What to produce — Return each record verbatim, images excluded.

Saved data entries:
☆ ☆ ☆

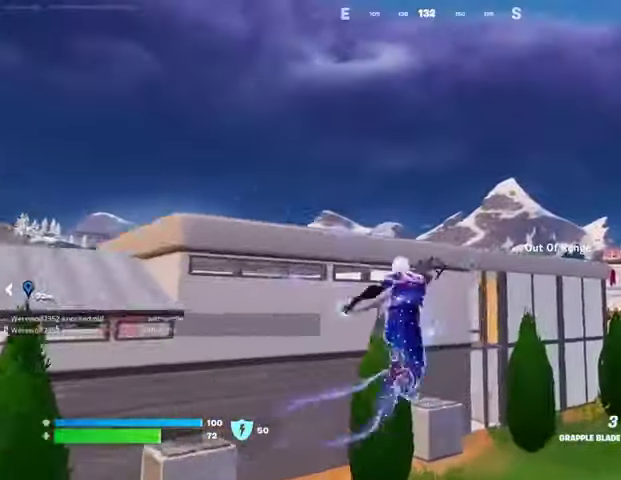
{"buttons": [], "left_stick": "up-right", "right_stick": "center", "events": [[100, "L2", "up"], [133, "left_stick", "up-right"], [167, "right_stick", "down-right"], [300, "right_stick", "center"]]}
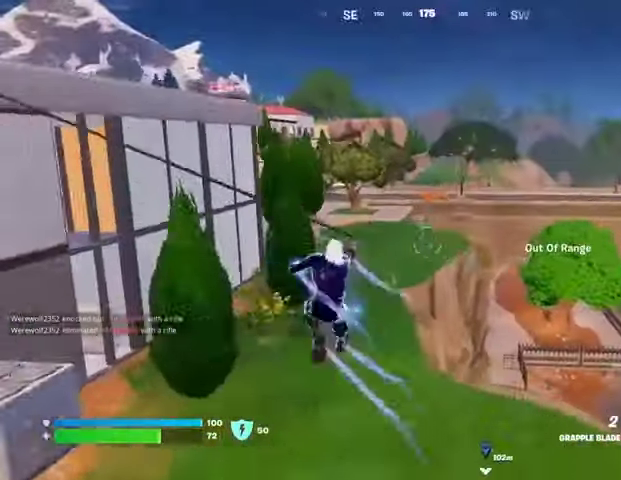
{"buttons": [], "left_stick": "up-right", "right_stick": "center", "events": []}
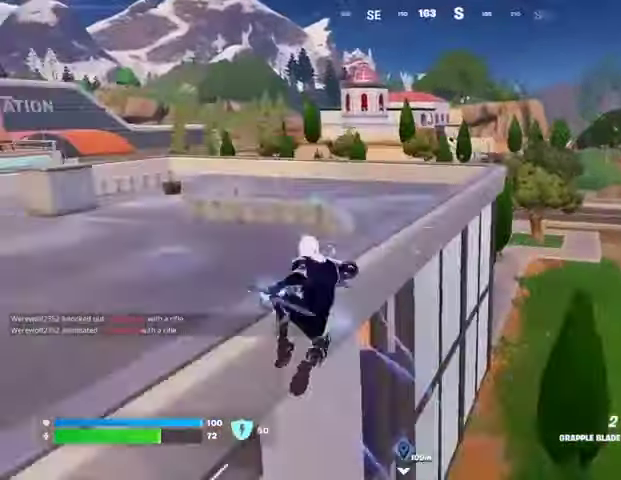
{"buttons": [], "left_stick": "up-left", "right_stick": "left", "events": [[133, "left_stick", "up"], [333, "left_stick", "up-left"], [433, "right_stick", "left"]]}
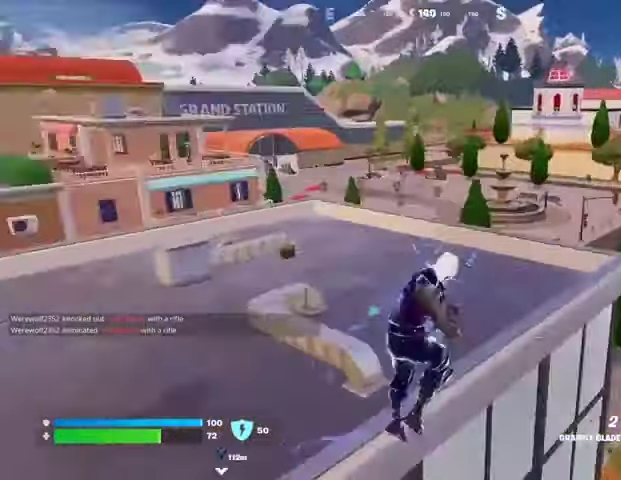
{"buttons": [], "left_stick": "up", "right_stick": "center", "events": [[33, "left_stick", "up"], [33, "right_stick", "center"], [267, "L2", "down"], [367, "L2", "up"]]}
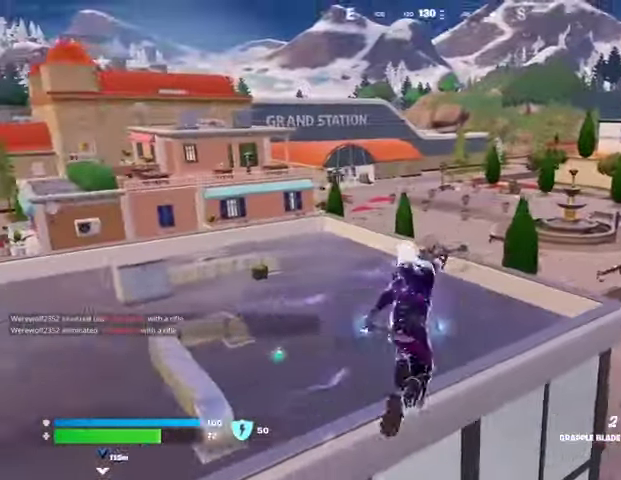
{"buttons": [], "left_stick": "up-left", "right_stick": "center", "events": [[67, "left_stick", "up-left"]]}
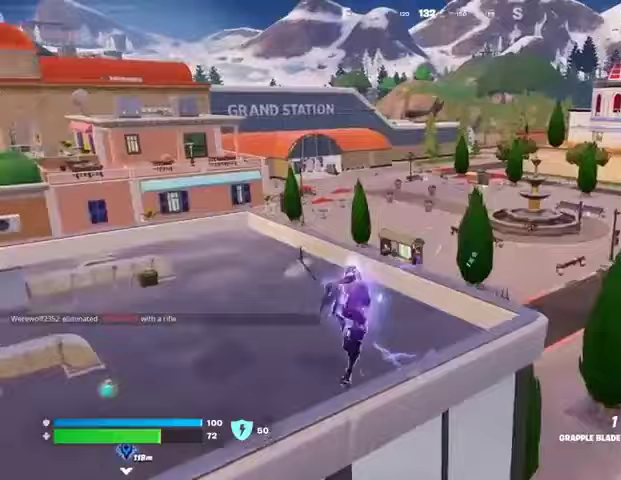
{"buttons": [], "left_stick": "up-right", "right_stick": "right", "events": [[33, "left_stick", "left"], [200, "left_stick", "down"], [367, "right_stick", "right"], [400, "left_stick", "right"], [500, "left_stick", "up-right"]]}
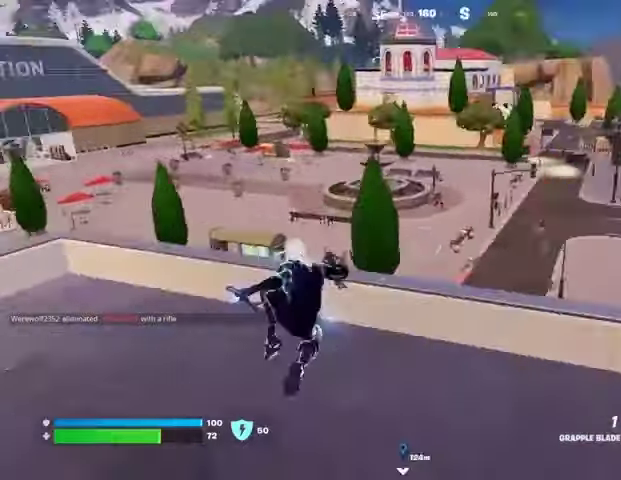
{"buttons": [], "left_stick": "up", "right_stick": "center", "events": [[67, "R1", "down"], [67, "left_stick", "up"], [133, "R1", "up"], [200, "R1", "down"], [300, "R1", "up"], [367, "L3", "down"], [367, "right_stick", "center"], [467, "L3", "up"]]}
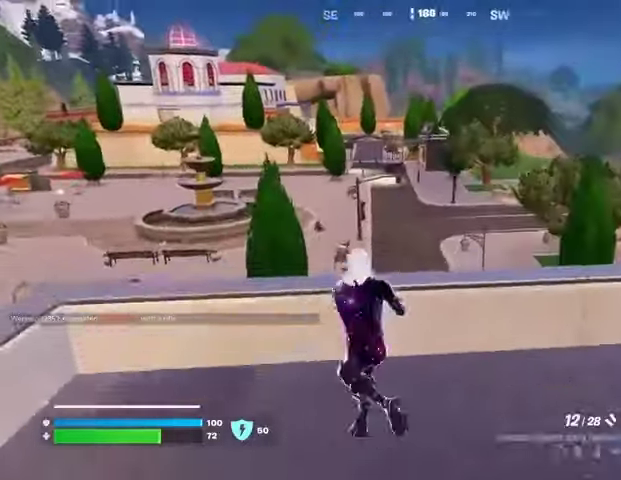
{"buttons": [], "left_stick": "down", "right_stick": "up", "events": [[33, "left_stick", "up-right"], [133, "L2", "down"], [167, "left_stick", "right"], [167, "right_stick", "down-left"], [267, "R1", "down"], [300, "L2", "up"], [300, "right_stick", "up"], [333, "left_stick", "down-right"], [367, "R1", "up"], [433, "left_stick", "down"]]}
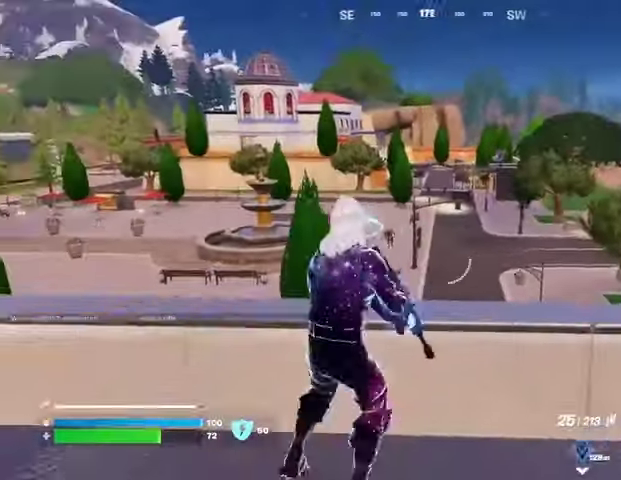
{"buttons": ["L2"], "left_stick": "left", "right_stick": "center", "events": [[33, "right_stick", "center"], [100, "L2", "down"], [100, "left_stick", "left"], [167, "left_stick", "up"], [233, "right_stick", "up-right"], [367, "right_stick", "center"], [433, "left_stick", "left"], [433, "right_stick", "right"], [500, "right_stick", "center"]]}
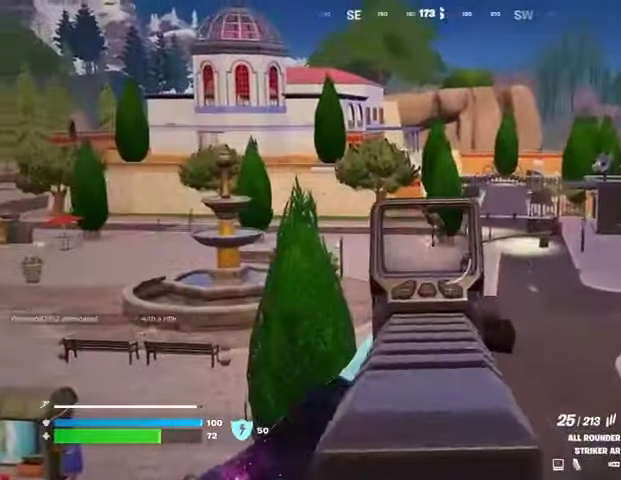
{"buttons": ["L2", "R2"], "left_stick": "right", "right_stick": "down-left", "events": [[267, "right_stick", "up-right"], [300, "R2", "down"], [333, "right_stick", "down-left"], [433, "left_stick", "right"]]}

☆ ☆ ☆

Solution to this task —
{"buttons": [], "left_stick": "up-right", "right_stick": "center", "events": [[100, "L2", "up"], [133, "left_stick", "up-right"], [167, "right_stick", "down-right"], [300, "right_stick", "center"]]}
{"buttons": [], "left_stick": "up-right", "right_stick": "center", "events": []}
{"buttons": [], "left_stick": "up-left", "right_stick": "left", "events": [[133, "left_stick", "up"], [333, "left_stick", "up-left"], [433, "right_stick", "left"]]}
{"buttons": [], "left_stick": "up", "right_stick": "center", "events": [[33, "left_stick", "up"], [33, "right_stick", "center"], [267, "L2", "down"], [367, "L2", "up"]]}
{"buttons": [], "left_stick": "up-left", "right_stick": "center", "events": [[67, "left_stick", "up-left"]]}
{"buttons": [], "left_stick": "up-right", "right_stick": "right", "events": [[33, "left_stick", "left"], [200, "left_stick", "down"], [367, "right_stick", "right"], [400, "left_stick", "right"], [500, "left_stick", "up-right"]]}
{"buttons": [], "left_stick": "up", "right_stick": "center", "events": [[67, "R1", "down"], [67, "left_stick", "up"], [133, "R1", "up"], [200, "R1", "down"], [300, "R1", "up"], [367, "L3", "down"], [367, "right_stick", "center"], [467, "L3", "up"]]}
{"buttons": [], "left_stick": "down", "right_stick": "up", "events": [[33, "left_stick", "up-right"], [133, "L2", "down"], [167, "left_stick", "right"], [167, "right_stick", "down-left"], [267, "R1", "down"], [300, "L2", "up"], [300, "right_stick", "up"], [333, "left_stick", "down-right"], [367, "R1", "up"], [433, "left_stick", "down"]]}
{"buttons": ["L2"], "left_stick": "left", "right_stick": "center", "events": [[33, "right_stick", "center"], [100, "L2", "down"], [100, "left_stick", "left"], [167, "left_stick", "up"], [233, "right_stick", "up-right"], [367, "right_stick", "center"], [433, "left_stick", "left"], [433, "right_stick", "right"], [500, "right_stick", "center"]]}
{"buttons": ["L2", "R2"], "left_stick": "right", "right_stick": "down-left", "events": [[267, "right_stick", "up-right"], [300, "R2", "down"], [333, "right_stick", "down-left"], [433, "left_stick", "right"]]}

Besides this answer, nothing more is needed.